Could someone explain what difference between Object Storage and File Storage is please?
I read about Object Storage on wiki, also I read http://www.dell.com/downloads/global/products/pvaul/en/object-storage-overview.pdf, also I read amazons docs(S3), openstack swift and etc. But could someone give me an example to understand better?
All the difference is only that for 'object storage' objects we add more metadata?
For example how to store image like object using some programming language (for example python)?
Thanks.
IMO, Object storage has nothing to do with scale because someone could build a FS which is capable of storing a huge number of files, even in a single directory.
It is also not about the access methods. HTTP access to data in filesystems has been available in many well known NAS systems.
Storage/Access by OID is a way to handle data without bothering about naming it. It could be done on files too. I believe there is an NFS protocol extension that allows this.
I would muster this: Object storage is a (new/different) ''object centric'' way of thinking of data, its access and management.
Think about these points:
What are snapshots today? They are point in time copies of a volume. When a snapshot is taken, all files in the volume are snapped too. Whether all of them like it or not, whether all of them need it or not. A lot of space can get used(wasted?) for a complete volume snapshot while only a few files needed to be snapped.

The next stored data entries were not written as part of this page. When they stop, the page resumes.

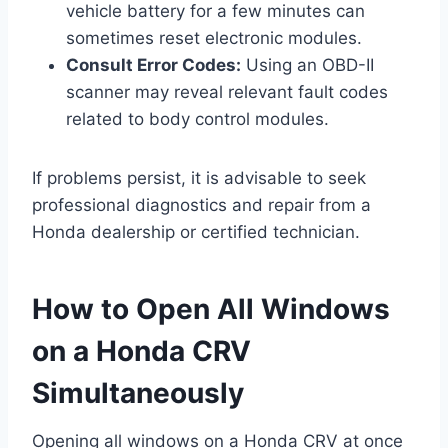
vehicle battery for a few minutes can
sometimes reset electronic modules.
Consult Error Codes:
Using an OBD-II
scanner may reveal relevant fault codes
related to body control modules.
If problems persist, it is advisable to seek
professional diagnostics and repair from a
Honda dealership or certified technician.
How to Open All Windows
on a Honda CRV
Simultaneously
Opening all windows on a Honda CRV at once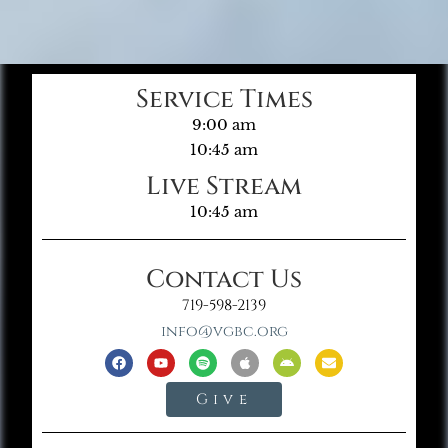
Service Times
9:00 am
10:45 am
Live Stream
10:45 am
Contact Us
719-598-2139
info@vgbc.org
Give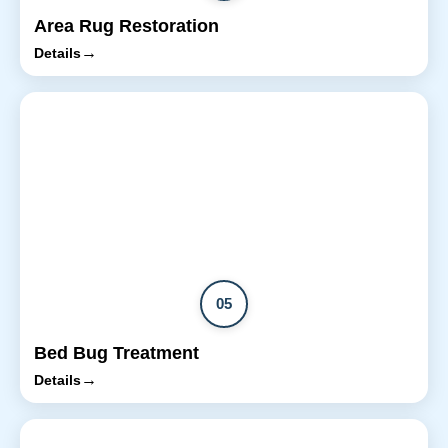
Area Rug Restoration
→
Details
05
Bed Bug Treatment
→
Details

In an object storage system, you will rarely see snapshots of volumes, objects will be snapshot-ed, perhaps automatically. This is object versioning. All objects need not be versioned, each individual object can tell if it is versioned.
How are files/volumes protected from a disaster? Typically, in a Disaster Recovery(DR) setup, entire volumes/volume-sets are setup for replication to a DR site. Again, this does not bother whether individual files want to be replicated or not. The unit of disaster protection is the volume. Files are small fry.
In an object storage system, DR is not volume centric. Object metadata can decide how many copies should exist and where(geo locations/fault domains).
Similarly for other features:
Tiering - Objects placed in storage tiers/classes based on its metadata independent of other unrelated objects.
Life - Objects move between tiers, change the number of copies, etc, individually, instead of as a group.
Authentication - Individual objects can get authenticated from different authentication domains if required.
As you can see, the change in thinking is that in an object store, everything is about an object.
Contrast this with the traditional way of thinking about and management and access larger containers like volumes(containing files) is not object storage.
The features above and their object-centric-ness fits well with the requirements of unstructured data and hence the interest.
If a storage system is object(or file) centric instead of volume centric in its thinking, (irrespective of the access protocol or the scale,) it is an object storage system.